Romo came to her conclusions after interviewing 40 partnered individuals in a small Midwestern town. Romo asked them to describe their financial situation and how they and their partners had learned to cope with ongoing financial uncertainty. She found some couples dealt with anxiety by collecting information about their finances and educating themselves about their options. Others coped with periodic storms by leaning on each other for support and strategically communicating in ways that avoided turning disagreements into conflicts. People who had lived with financial uncertainty for a long time also tended to resist it less after they came to see uncertainty as being a key part of life you can’t avoid.

These couples tended to have stronger relationships with one another and coped more effectively with stress. “Indeed, several participants reported that as their communication improved and they were able to engage in communal coping with their spouse, their conflict declined and they were better able to manage uncertainty,” wrote Romo.

However, a number of couples coped in less effective ways, which negatively affected their relationships. For example, some refused to compromise on certain financial issues and struggled to communicate their positions.

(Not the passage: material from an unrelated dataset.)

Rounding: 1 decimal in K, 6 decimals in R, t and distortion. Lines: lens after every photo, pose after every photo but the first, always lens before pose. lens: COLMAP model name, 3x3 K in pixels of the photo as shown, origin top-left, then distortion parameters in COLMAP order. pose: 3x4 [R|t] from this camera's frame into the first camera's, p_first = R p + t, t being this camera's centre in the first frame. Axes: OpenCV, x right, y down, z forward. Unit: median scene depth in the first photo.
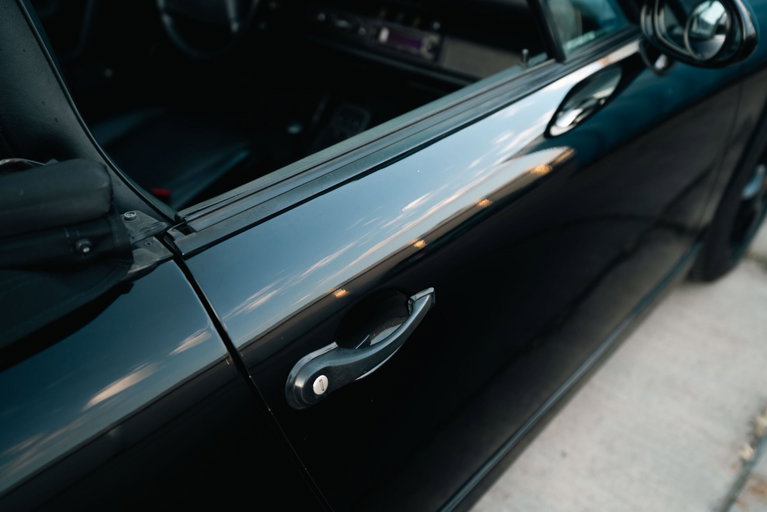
lens RADIAL K [[719.9, 0, 383.5], [0, 719.9, 256.0], [0, 0, 1]] dist [0.050822, 0.018282]
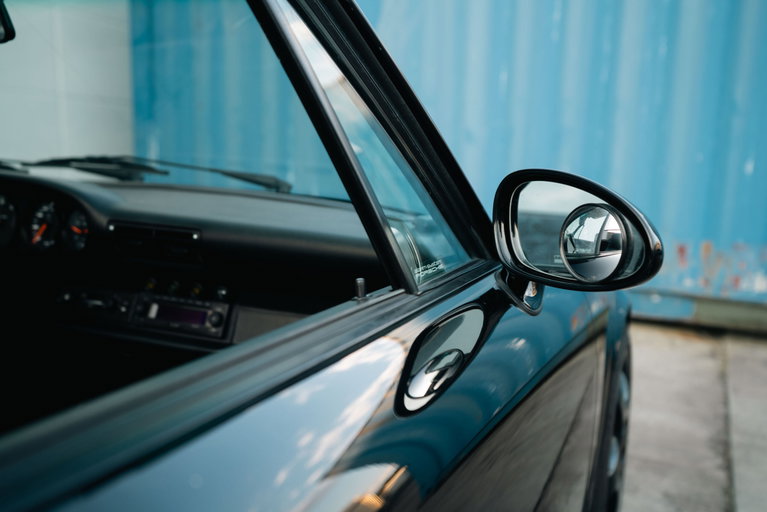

Others coped by ignoring their financial situations and choosing not to learn about or discuss it.

According to Romo, couples were never taught how to manage or even talk about money in their relationships, and personal stress levels often suffered as a result. “For the most part, participants who did not learn about finances from their parents and/or lacked financial communication skills with their romantic partner reported less success in managing uncertainty, regardless of income,” wrote Romo.

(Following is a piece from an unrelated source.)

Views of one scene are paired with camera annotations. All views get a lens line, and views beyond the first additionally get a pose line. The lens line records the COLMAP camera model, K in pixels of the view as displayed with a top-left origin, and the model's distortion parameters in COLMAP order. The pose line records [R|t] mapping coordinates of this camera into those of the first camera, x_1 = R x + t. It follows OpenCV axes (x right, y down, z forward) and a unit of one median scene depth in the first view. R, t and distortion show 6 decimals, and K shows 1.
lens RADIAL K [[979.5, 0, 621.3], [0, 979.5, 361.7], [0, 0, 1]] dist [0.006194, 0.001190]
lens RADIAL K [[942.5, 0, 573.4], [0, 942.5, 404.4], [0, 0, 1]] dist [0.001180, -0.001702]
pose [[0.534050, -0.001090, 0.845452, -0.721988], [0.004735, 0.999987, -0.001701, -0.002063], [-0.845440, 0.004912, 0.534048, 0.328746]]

How to cope more effectively
If you grew up never learning about or talking about money, you too may have a harder time discussing finances with your partner. But there are steps you can take to improve your communication and coping skills, says Romo.

For example, equip yourself with the knowledge and vocabulary to discuss your personal finances by educating yourself as much as possible. Then use that knowledge to come up with a plan together for how to better manage your money.

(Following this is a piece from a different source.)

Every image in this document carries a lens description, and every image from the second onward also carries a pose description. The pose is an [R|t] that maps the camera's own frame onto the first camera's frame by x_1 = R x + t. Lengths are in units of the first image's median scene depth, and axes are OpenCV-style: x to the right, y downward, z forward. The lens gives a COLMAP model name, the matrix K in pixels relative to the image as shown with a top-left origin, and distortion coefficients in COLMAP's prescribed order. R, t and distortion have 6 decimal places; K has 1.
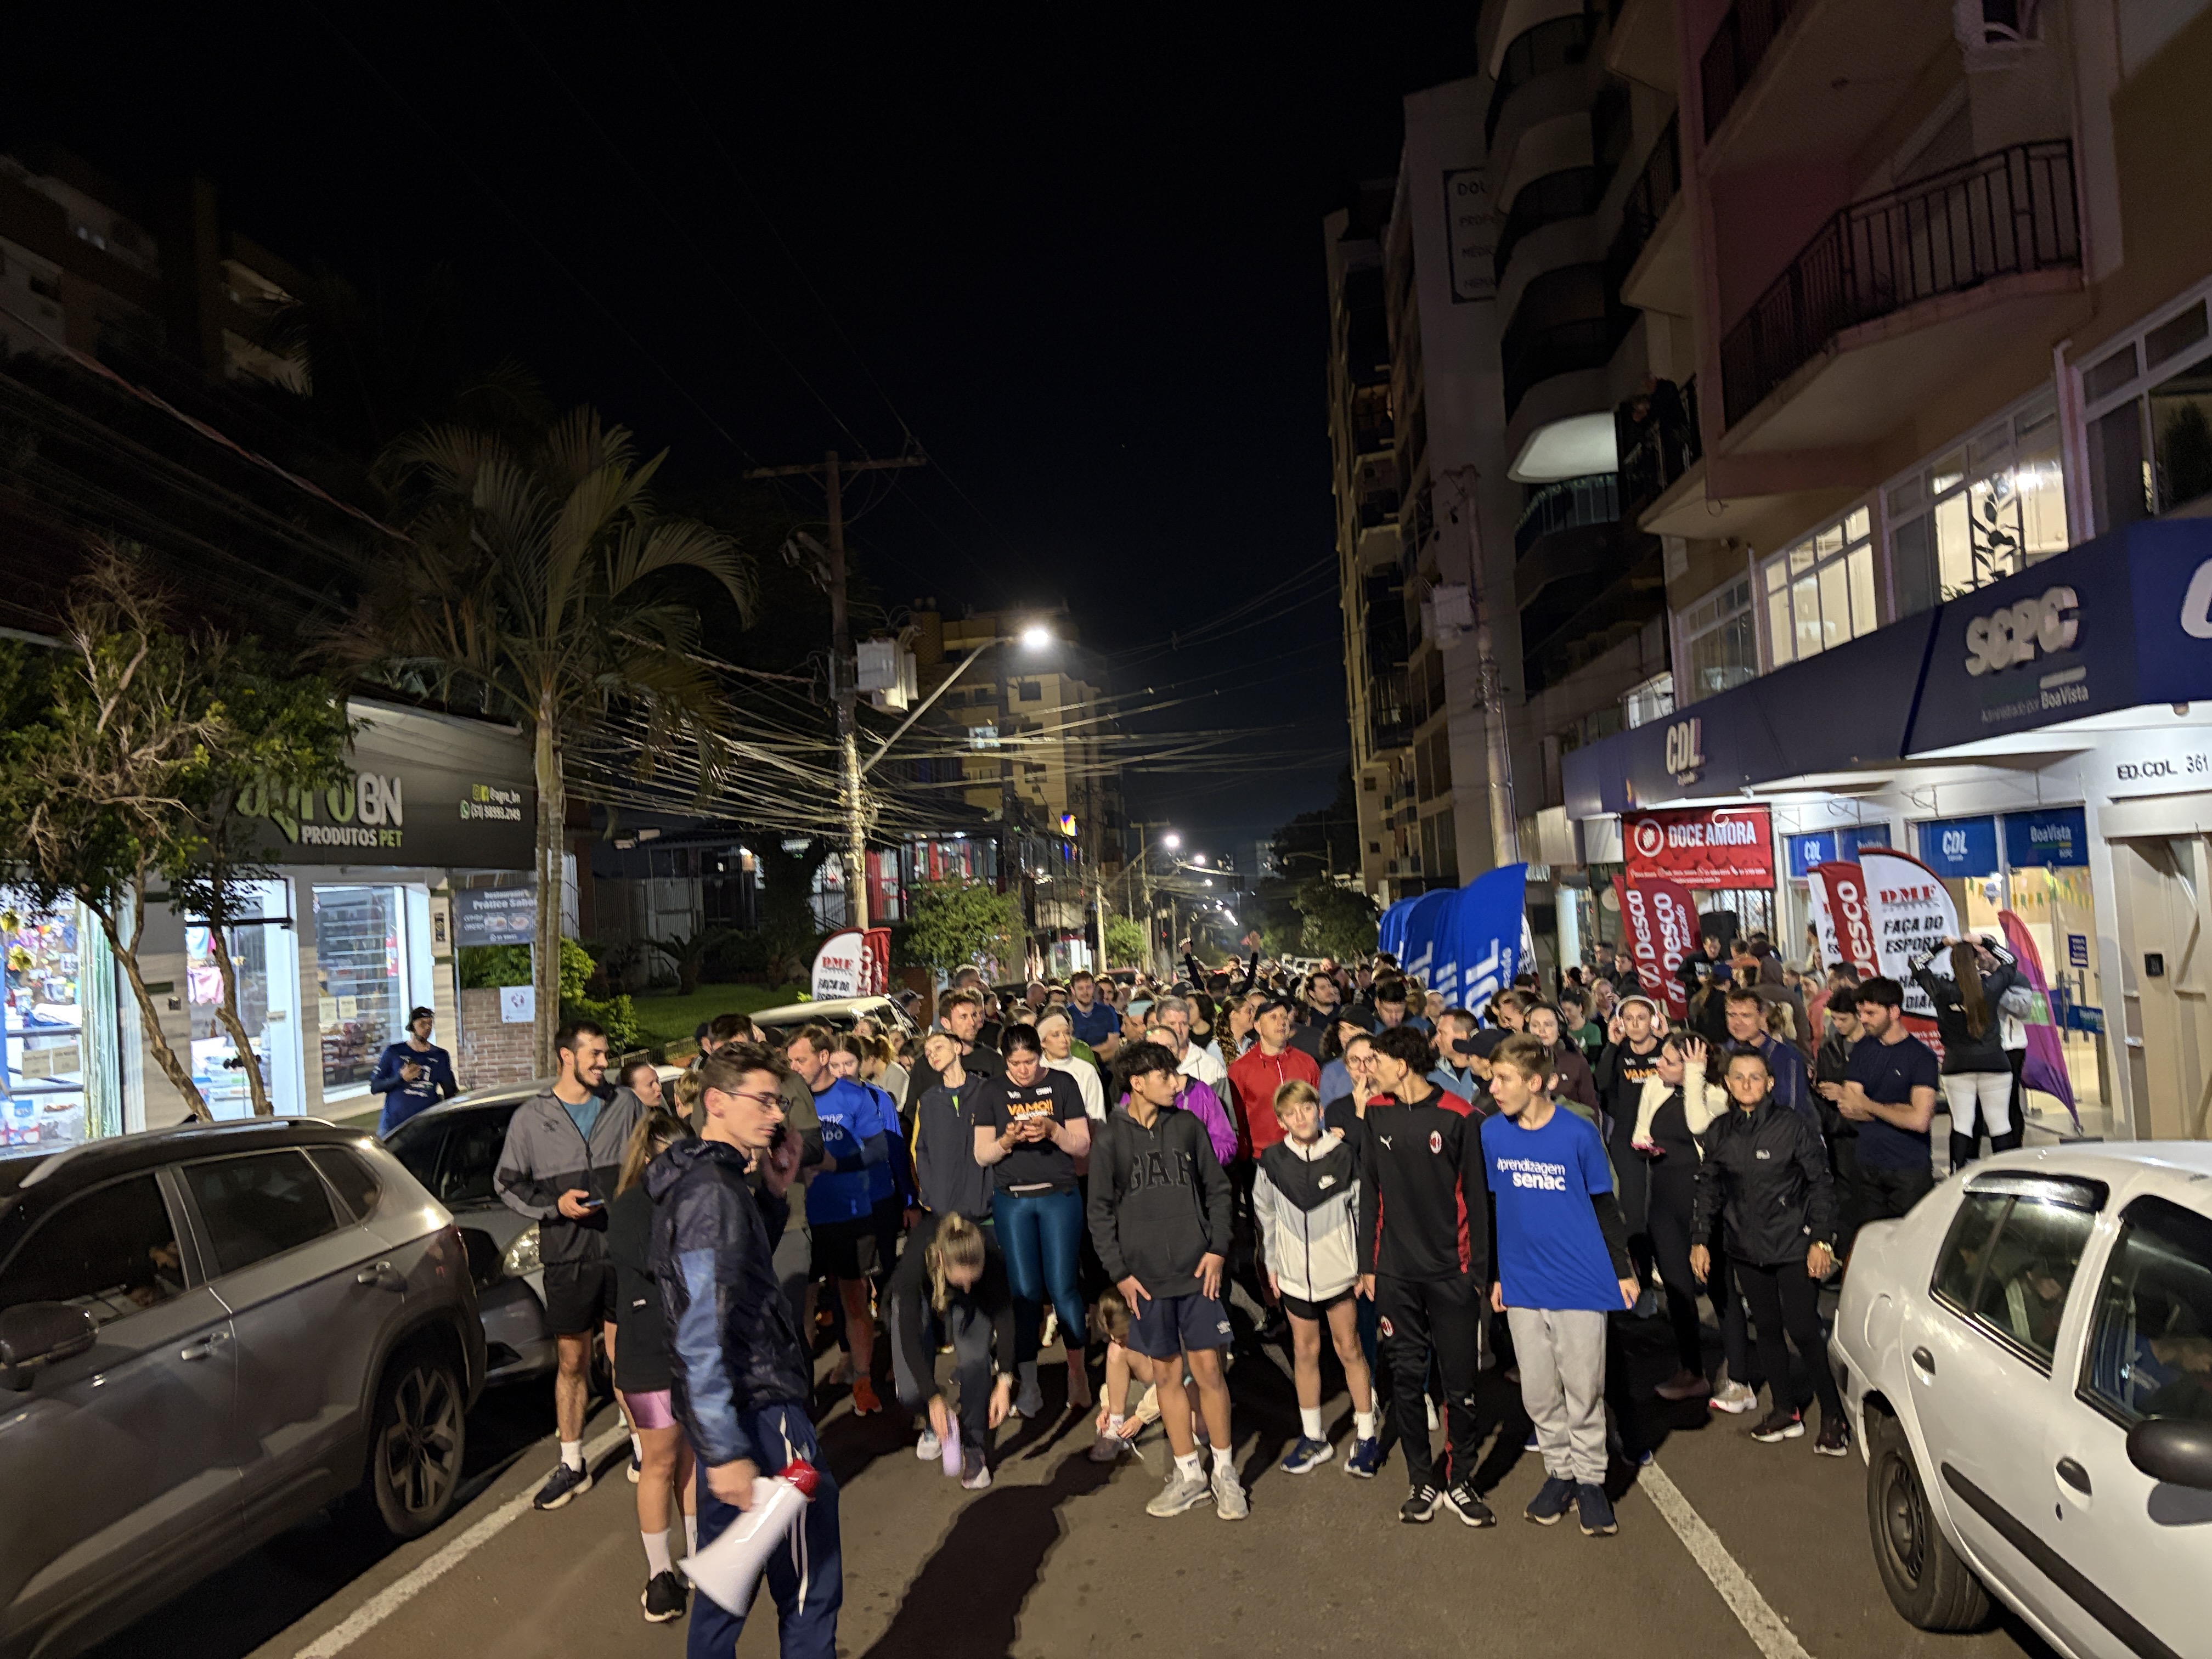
lens RADIAL K [[1698.2, 0, 1100.0], [0, 1698.2, 834.2], [0, 0, 1]] dist [0.032067, -0.020432]
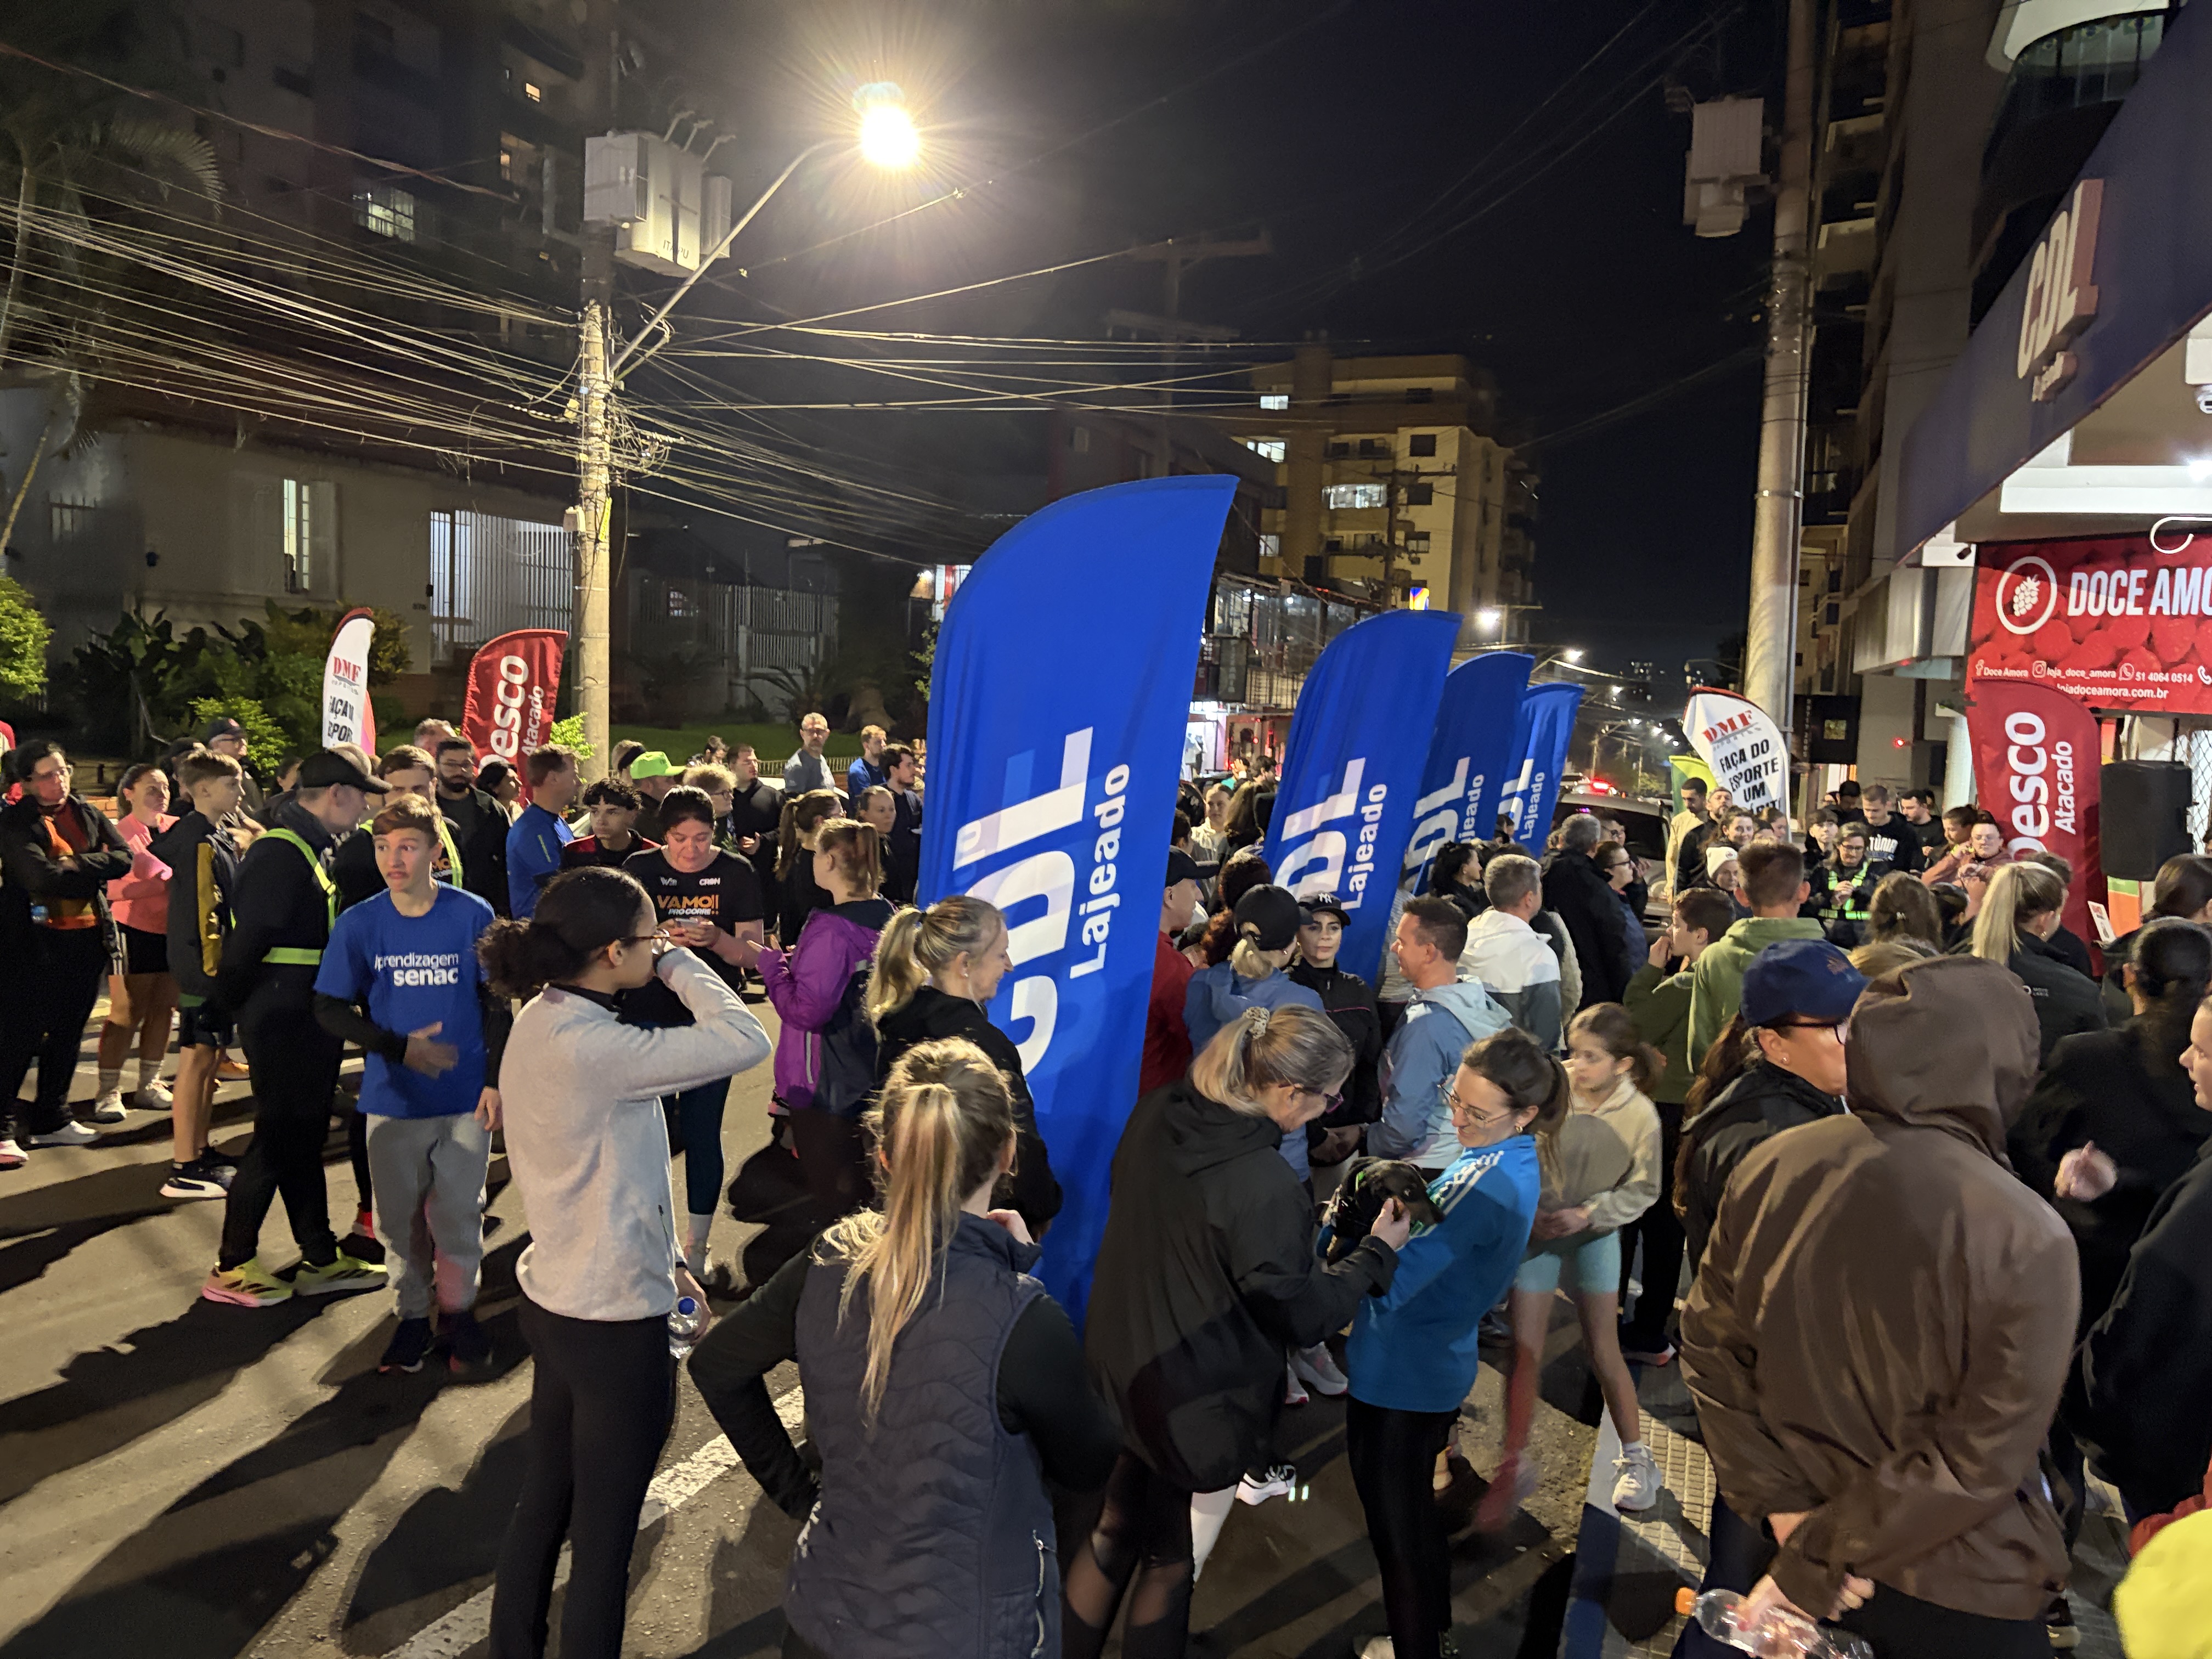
lens RADIAL K [[1698.2, 0, 1100.0], [0, 1698.2, 834.2], [0, 0, 1]] dist [0.032067, -0.020432]
pose [[0.959725, 0.125136, -0.251533, 0.204821], [-0.092069, 0.985972, 0.139224, 0.025378], [0.265426, -0.110458, 0.957783, 0.471559]]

According to Romo, couples who take joint responsibility for their finances and view financial issues as a mutual problem to be solved have an easier time coping with the uncertainty. Couples who use tailored communication strategies – such as talking about overspending dispassionately and without judgment or during periods when they’re more likely to feel relaxed — are also more successful at coping with financial stress. Coming up with a collective financial plan and creating clear roles for each partner can also help, she found.

“The biggest take-away here is that there are things people can do to help deal with financial uncertainty. Seeking out information, talking about money with your partner, working as a team and becoming financially literate can reduce uncertainty — and the related stress that uncertainty can cause in a relationship,” said Romo in the news release. “Financial talk is good for couples’ pocketbooks and relationships.”